TOKYO (Reuters) - One of the Federal Reserve’s newest policymakers on Thursday added his voice to the majority at the U.S. central bank calling for interest rate hikes amid rising business optimism and faster growth in the world’s biggest economy.
“I anticipate further gradual increases in the policy rate will be appropriate to both sustain a healthy labor market and stabilize inflation around our 2 percent objective,” Fed Governor Randal Quarles said in remarks prepared for delivery to the Institute for International Monetary Affairs in Tokyo.
“The U.S. economy appears to be performing very well and, certainly, is in the best shape that it has been in since the crisis and, by many metrics, since well before the crisis,” he said.
Investors have all but priced in another rate increase at the central bank’s next meeting, on March 20-21, and Fed officials have signaled they expect to deliver two more rate hikes before the year is out.
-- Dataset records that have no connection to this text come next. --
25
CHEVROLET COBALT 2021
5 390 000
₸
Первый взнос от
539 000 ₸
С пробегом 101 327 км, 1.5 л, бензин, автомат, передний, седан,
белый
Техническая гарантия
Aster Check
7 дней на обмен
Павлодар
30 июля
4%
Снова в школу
Quarles’ comments underscore the general consensus at the central bank for a continuation under new Fed Chair Jerome Powell of the slow monetary policy tightening that was initiated by his predecessor, Janet Yellen.
Noting a rise in business optimism, an increase in business investment, a strengthening labor market and an accelerating pace of economic growth, Quarles said the underlying fundamentals of the U.S. economy are strong.
Although inflation continues to run below the Fed’s 2 percent target despite unemployment at a 17-year low of 4.1 percent, he said, “A deviation from our target of a few tenths of 1 percentage point, especially one I expect to fade, does not cause me great concern.
On top of it all, Quarles noted, the Trump administration’s newly passed $1.5 trillion tax overhaul, along with other fiscal measures, “could help sustain the economy’s momentum in part by increasing demand, and also possibly by boosting the potential capacity of the economy by encouraging investment and supporting labor force participation.”
Low productivity growth, caused in part by weak investment, is hampering long-term U.S. economic growth prospects and should be a critical focus for policymakers, Quarles said.
Quarles, who started his job at the Fed in October, has previously focused most of his public comments on banking and other financial regulation.